- _Task to carry out_
Please retype every line of text in the listing below without any changes, leaving the pictures out of your answer.

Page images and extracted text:
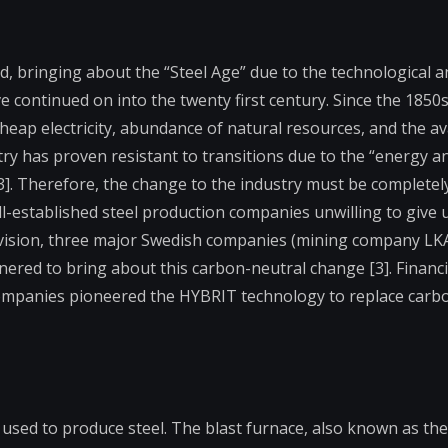
d, bringing about the “Steel Age” due to the technological a
ave continued on into the twenty first century. Since the 185
eap electricity, abundance of natural resources, and the avai
stry has proven resistant to transitions due to the “energy an
[3]. Therefore, the change to the industry must be completel
ll-established steel production companies unwilling to give 
evision, three major Swedish companies (mining company LKA
red to bring about this carbon-neutral change [3]. Financi
 companies pioneered the HYBRIT technology to replace carb
 used to produce steel. The blast furnace, also known as th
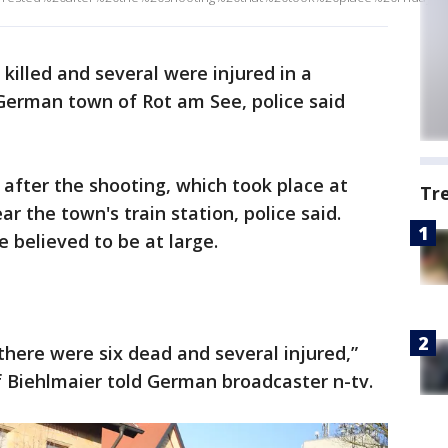
killed and several were injured in a
German town of Rot am See, police said
 after the shooting, which took place at
Tr
ar the town's train station, police said.
 believed to be at large.
there were six dead and several injured,”
 Biehlmaier told German broadcaster n-tv.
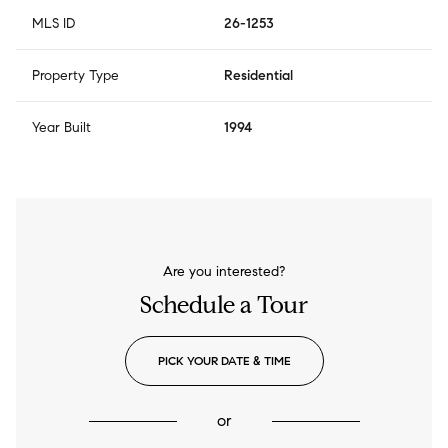
MLS ID
26-1253
Property Type
Residential
Year Built
1994
Are you interested?
Schedule a Tour
PICK YOUR DATE & TIME
or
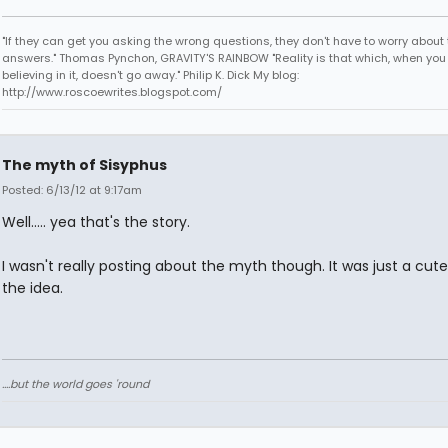
"If they can get you asking the wrong questions, they don't have to worry about 
answers." Thomas Pynchon, GRAVITY'S RAINBOW "Reality is that which, when you
believing in it, doesn't go away." Philip K. Dick My blog:
http://www.roscoewrites.blogspot.com/
The myth of Sisyphus
Posted: 6/13/12 at 9:17am
Well..... yea that's the story.
I wasn't really posting about the myth though. It was just a cute
the idea.
....but the world goes 'round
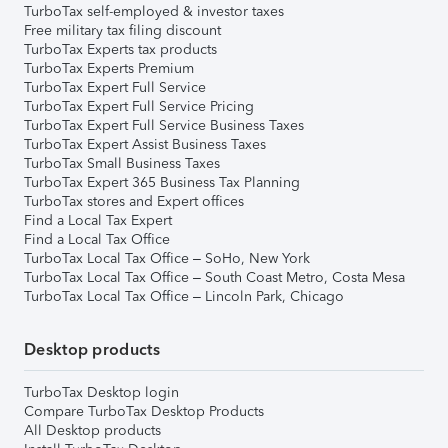
TurboTax self-employed & investor taxes
Free military tax filing discount
TurboTax Experts tax products
TurboTax Experts Premium
TurboTax Expert Full Service
TurboTax Expert Full Service Pricing
TurboTax Expert Full Service Business Taxes
TurboTax Expert Assist Business Taxes
TurboTax Small Business Taxes
TurboTax Expert 365 Business Tax Planning
TurboTax stores and Expert offices
Find a Local Tax Expert
Find a Local Tax Office
TurboTax Local Tax Office – SoHo, New York
TurboTax Local Tax Office – South Coast Metro, Costa Mesa
TurboTax Local Tax Office – Lincoln Park, Chicago
Desktop products
TurboTax Desktop login
Compare TurboTax Desktop Products
All Desktop products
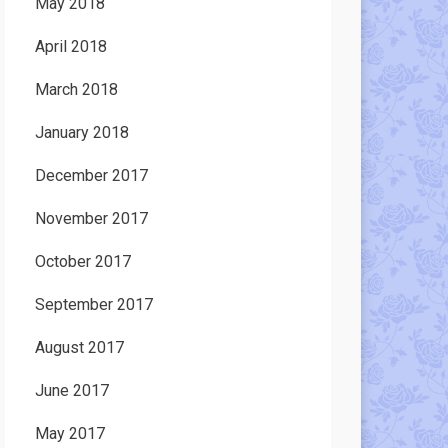
May 2018
April 2018
March 2018
January 2018
December 2017
November 2017
October 2017
September 2017
August 2017
June 2017
May 2017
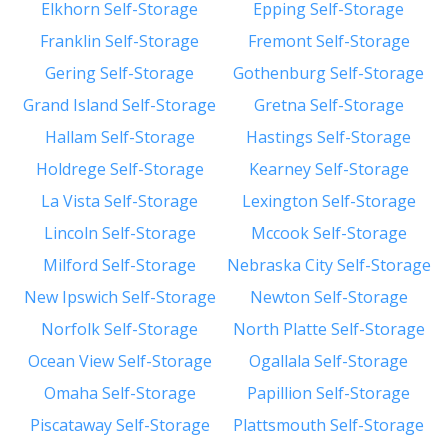
Elkhorn Self-Storage
Epping Self-Storage
Franklin Self-Storage
Fremont Self-Storage
Gering Self-Storage
Gothenburg Self-Storage
Grand Island Self-Storage
Gretna Self-Storage
Hallam Self-Storage
Hastings Self-Storage
Holdrege Self-Storage
Kearney Self-Storage
La Vista Self-Storage
Lexington Self-Storage
Lincoln Self-Storage
Mccook Self-Storage
Milford Self-Storage
Nebraska City Self-Storage
New Ipswich Self-Storage
Newton Self-Storage
Norfolk Self-Storage
North Platte Self-Storage
Ocean View Self-Storage
Ogallala Self-Storage
Omaha Self-Storage
Papillion Self-Storage
Piscataway Self-Storage
Plattsmouth Self-Storage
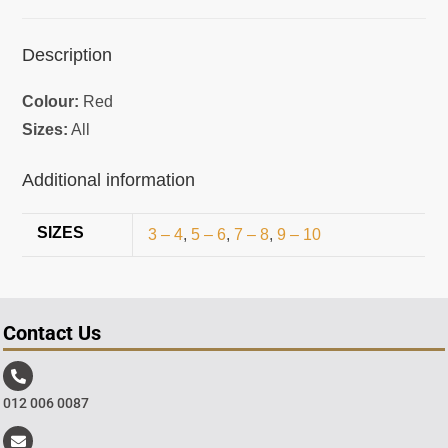
Description
Colour:
Red
Sizes:
All
Additional information
SIZES
3 – 4
,
5 – 6
,
7 – 8
,
9 – 10
Contact Us
012 006 0087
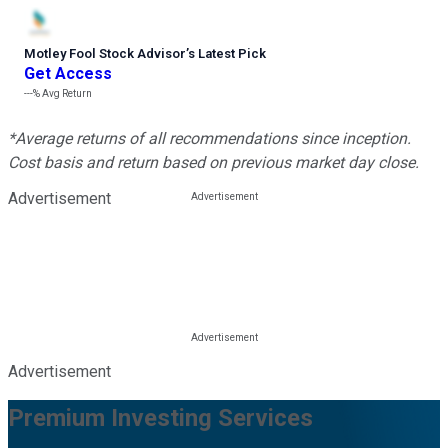
Motley Fool Stock Advisor
’
s Latest Pick
Get Access
---%
Avg Return
*Average returns of all recommendations since inception.
Cost basis and return based on previous market day close.
Advertisement
Advertisement
Premium Investing Services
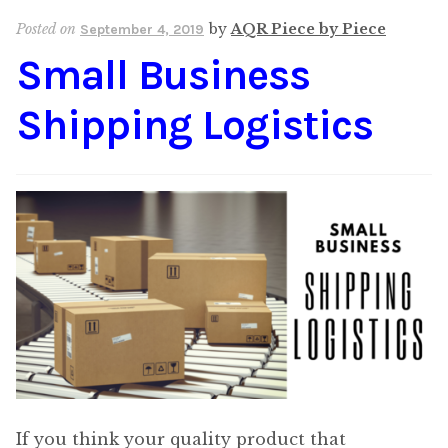
Posted on
by
AQR Piece by Piece
September 4, 2019
Small Business
Shipping Logistics
If you think your quality product that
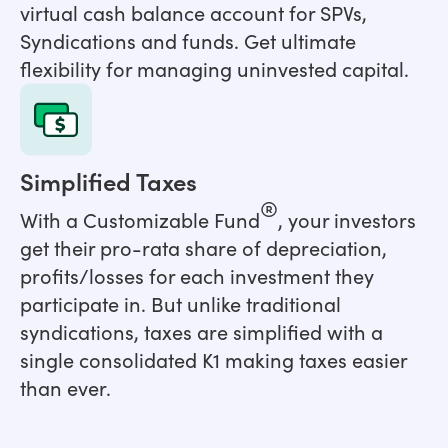
virtual cash balance account for SPVs,
Syndications and funds. Get ultimate
flexibility for managing uninvested capital.
Simplified Taxes
®
With a Customizable Fund
, your investors
get their pro-rata share of depreciation,
profits/losses for each investment they
participate in. But unlike traditional
syndications, taxes are simplified with a
single consolidated K1 making taxes easier
than ever.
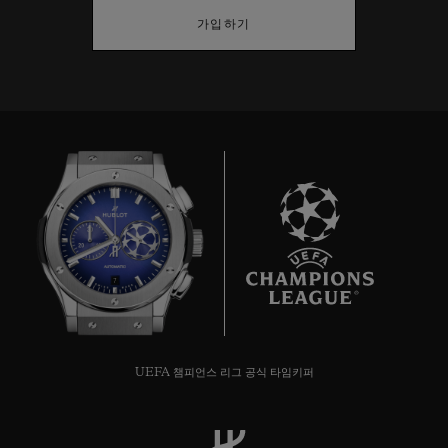
가입하기
7
UEFA 챔피언스 리그 공식 타임키퍼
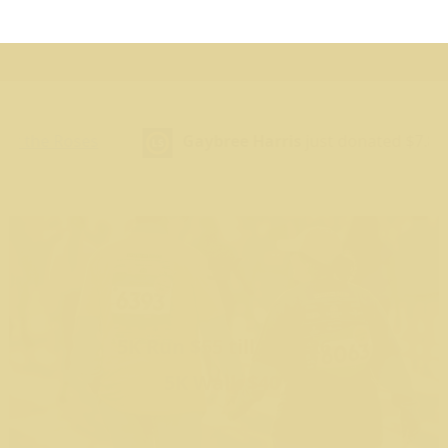
Impacted by Cancer
Gaybree Harris
just donated $7.89
Gaybr
5K
5K Run $55 till 8/30/26
5K Walk $40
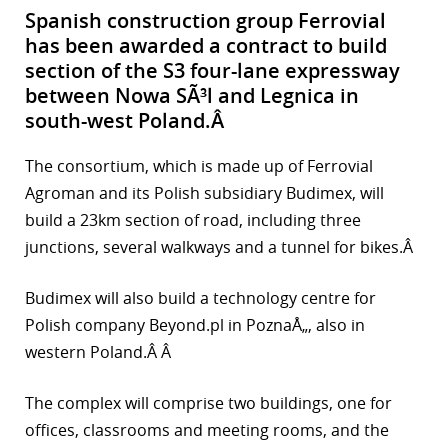
Spanish construction group Ferrovial
has been awarded a contract to build
section of the S3 four-lane expressway
between Nowa SÃ³l and Legnica in
south-west Poland.Â
The consortium, which is made up of Ferrovial
Agroman and its Polish subsidiary Budimex, will
build a 23km section of road, including three
junctions, several walkways and a tunnel for bikes.Â
Budimex will also build a technology centre for
Polish company Beyond.pl in PoznaÅ„, also in
western Poland.Â Â
The complex will comprise two buildings, one for
offices, classrooms and meeting rooms, and the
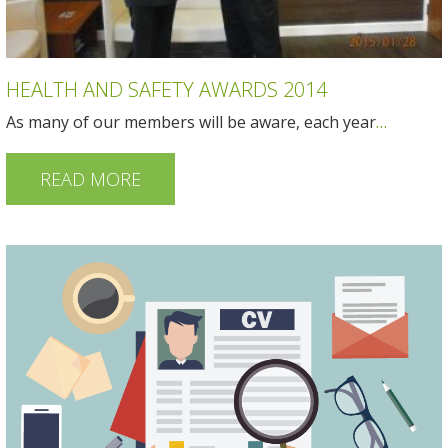
HEALTH AND SAFETY AWARDS 2014
As many of our members will be aware, each year
…
READ MORE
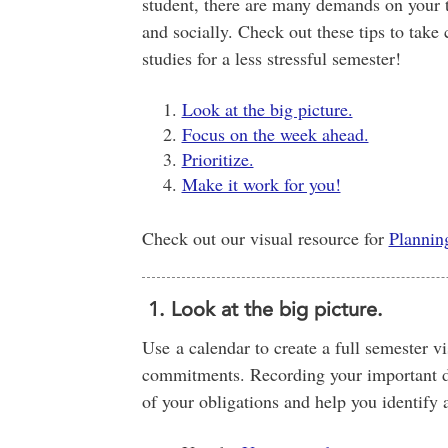
student, there are many demands on your t
and socially. Check out these tips to take
studies for a less stressful semester!
Look at the big picture.
Focus on the week ahead.
Prioritize.
Make it work for you!
Check out our visual resource for
Plannin
1. Look at the big picture.
Use a calendar to create a full semester v
commitments. Recording your important da
of your obligations and help you identify 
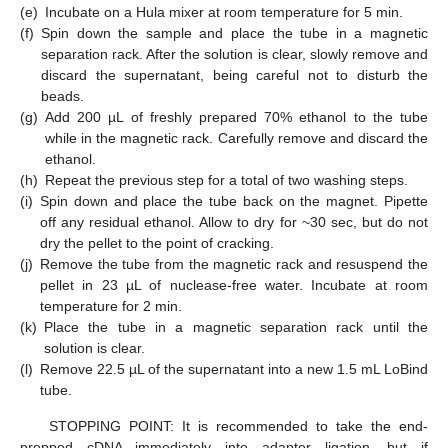
(e)
Incubate on a Hula mixer at room temperature for 5 min.
(f)
Spin down the sample and place the tube in a magnetic
separation rack. After the solution is clear, slowly remove and
discard the supernatant, being careful not to disturb the
beads.
(g)
Add 200 µL of freshly prepared 70% ethanol to the tube
while in the magnetic rack. Carefully remove and discard the
ethanol.
(h)
Repeat the previous step for a total of two washing steps.
(i)
Spin down and place the tube back on the magnet. Pipette
off any residual ethanol. Allow to dry for ~30 sec, but do not
dry the pellet to the point of cracking.
(j)
Remove the tube from the magnetic rack and resuspend the
pellet in 23 µL of nuclease-free water. Incubate at room
temperature for 2 min.
(k)
Place the tube in a magnetic separation rack until the
solution is clear.
(l)
Remove 22.5 µL of the supernatant into a new 1.5 mL LoBind
tube.
STOPPING POINT: It is recommended to take the end-
prepped cDNA immediately into adapter ligation, but if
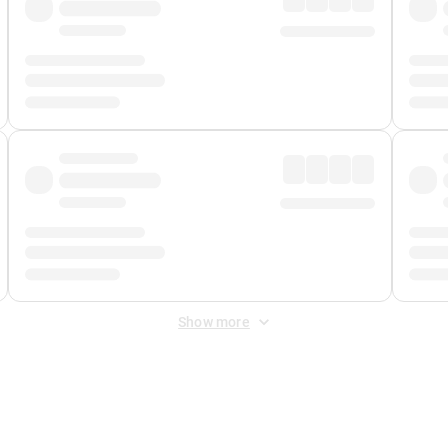
Show more
 Fee
&
Merchant Fee
. Fees are applied once at checkout.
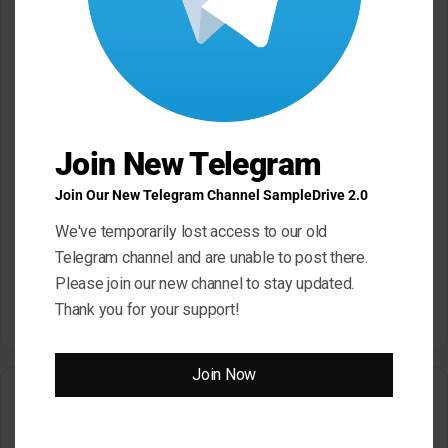
Reggaeton WAV MiDi
May 22, 2026
May 22, 2026
Join New Telegram
Join Our New Telegram Channel SampleDrive 2.0
We've temporarily lost access to our old
Telegram channel and are unable to post there.
Dropgun Samples Blinders
Komorebi Audio Botanica
Please join our new channel to stay updated.
Bass House WAV Serum
Petalcore Pop WAV
Thank you for your support!
May 22, 2026
May 22, 2026
Join Now
Leave a Reply
Your email address will not be published.
Required fields are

- _Task solution_
d, bringing about the “Steel Age” due to the technological a
ave continued on into the twenty first century. Since the 185
eap electricity, abundance of natural resources, and the avai
stry has proven resistant to transitions due to the “energy an
[3]. Therefore, the change to the industry must be completel
ll-established steel production companies unwilling to give 
evision, three major Swedish companies (mining company LKA
red to bring about this carbon-neutral change [3]. Financi
 companies pioneered the HYBRIT technology to replace carb
 used to produce steel. The blast furnace, also known as th
killed and several were injured in a
German town of Rot am See, police said
 after the shooting, which took place at
Tr
ar the town's train station, police said.
 believed to be at large.
there were six dead and several injured,”
 Biehlmaier told German broadcaster n-tv.
MLS ID
26-1253
Property Type
Residential
Year Built
1994
Are you interested?
Schedule a Tour
PICK YOUR DATE & TIME
or
"If they can get you asking the wrong questions, they don't have to worry about 
answers." Thomas Pynchon, GRAVITY'S RAINBOW "Reality is that which, when you
believing in it, doesn't go away." Philip K. Dick My blog:
http://www.roscoewrites.blogspot.com/
The myth of Sisyphus
Posted: 6/13/12 at 9:17am
Well..... yea that's the story.
I wasn't really posting about the myth though. It was just a cute
the idea.
....but the world goes 'round
TurboTax self-employed & investor taxes
Free military tax filing discount
TurboTax Experts tax products
TurboTax Experts Premium
TurboTax Expert Full Service
TurboTax Expert Full Service Pricing
TurboTax Expert Full Service Business Taxes
TurboTax Expert Assist Business Taxes
TurboTax Small Business Taxes
TurboTax Expert 365 Business Tax Planning
TurboTax stores and Expert offices
Find a Local Tax Expert
Find a Local Tax Office
TurboTax Local Tax Office – SoHo, New York
TurboTax Local Tax Office – South Coast Metro, Costa Mesa
TurboTax Local Tax Office – Lincoln Park, Chicago
Desktop products
TurboTax Desktop login
Compare TurboTax Desktop Products
All Desktop products
May 2018
April 2018
March 2018
January 2018
December 2017
November 2017
October 2017
September 2017
August 2017
June 2017
May 2017
Elkhorn Self-Storage
Epping Self-Storage
Franklin Self-Storage
Fremont Self-Storage
Gering Self-Storage
Gothenburg Self-Storage
Grand Island Self-Storage
Gretna Self-Storage
Hallam Self-Storage
Hastings Self-Storage
Holdrege Self-Storage
Kearney Self-Storage
La Vista Self-Storage
Lexington Self-Storage
Lincoln Self-Storage
Mccook Self-Storage
Milford Self-Storage
Nebraska City Self-Storage
New Ipswich Self-Storage
Newton Self-Storage
Norfolk Self-Storage
North Platte Self-Storage
Ocean View Self-Storage
Ogallala Self-Storage
Omaha Self-Storage
Papillion Self-Storage
Piscataway Self-Storage
Plattsmouth Self-Storage
Description
Colour:
Red
Sizes:
All
Additional information
SIZES
3 – 4
,
5 – 6
,
7 – 8
,
9 – 10
Contact Us
012 006 0087
Motley Fool Stock Advisor
’
s Latest Pick
Get Access
---%
Avg Return
*Average returns of all recommendations since inception.
Cost basis and return based on previous market day close.
Advertisement
Advertisement
Premium Investing Services
Posted on
by
AQR Piece by Piece
September 4, 2019
Small Business
Shipping Logistics
If you think your quality product that
virtual cash balance account for SPVs,
Syndications and funds. Get ultimate
flexibility for managing uninvested capital.
Simplified Taxes
®
With a Customizable Fund
, your investors
get their pro-rata share of depreciation,
profits/losses for each investment they
participate in. But unlike traditional
syndications, taxes are simplified with a
single consolidated K1 making taxes easier
than ever.
가입하기
7
UEFA 챔피언스 리그 공식 타임키퍼
Impacted by Cancer
Gaybree Harris
just donated $7.89
Gaybr
5K
5K Run $55 till 8/30/26
5K Walk $40
Spanish construction group Ferrovial
has been awarded a contract to build
section of the S3 four-lane expressway
between Nowa SÃ³l and Legnica in
south-west Poland.Â
The consortium, which is made up of Ferrovial
Agroman and its Polish subsidiary Budimex, will
build a 23km section of road, including three
junctions, several walkways and a tunnel for bikes.Â
Budimex will also build a technology centre for
Polish company Beyond.pl in PoznaÅ„, also in
western Poland.Â Â
The complex will comprise two buildings, one for
offices, classrooms and meeting rooms, and the
HEALTH AND SAFETY AWARDS 2014
As many of our members will be aware, each year
…
READ MORE
student, there are many demands on your t
and socially. Check out these tips to take
studies for a less stressful semester!
Look at the big picture.
Focus on the week ahead.
Prioritize.
Make it work for you!
Check out our visual resource for
Plannin
1. Look at the big picture.
Use a calendar to create a full semester v
commitments. Recording your important da
of your obligations and help you identify 
(e)
Incubate on a Hula mixer at room temperature for 5 min.
(f)
Spin down the sample and place the tube in a magnetic
separation rack. After the solution is clear, slowly remove and
discard the supernatant, being careful not to disturb the
beads.
(g)
Add 200 µL of freshly prepared 70% ethanol to the tube
while in the magnetic rack. Carefully remove and discard the
ethanol.
(h)
Repeat the previous step for a total of two washing steps.
(i)
Spin down and place the tube back on the magnet. Pipette
off any residual ethanol. Allow to dry for ~30 sec, but do not
dry the pellet to the point of cracking.
(j)
Remove the tube from the magnetic rack and resuspend the
pellet in 23 µL of nuclease-free water. Incubate at room
temperature for 2 min.
(k)
Place the tube in a magnetic separation rack until the
solution is clear.
(l)
Remove 22.5 µL of the supernatant into a new 1.5 mL LoBind
tube.
STOPPING POINT: It is recommended to take the end-
prepped cDNA immediately into adapter ligation, but if
Show more
 Fee
&
Merchant Fee
. Fees are applied once at checkout.
Reggaeton WAV MiDi
May 22, 2026
May 22, 2026
Join New Telegram
Join Our New Telegram Channel SampleDrive 2.0
We've temporarily lost access to our old
Telegram channel and are unable to post there.
Dropgun Samples Blinders
Komorebi Audio Botanica
Please join our new channel to stay updated.
Bass House WAV Serum
Petalcore Pop WAV
Thank you for your support!
May 22, 2026
May 22, 2026
Join Now
Leave a Reply
Your email address will not be published.
Required fields are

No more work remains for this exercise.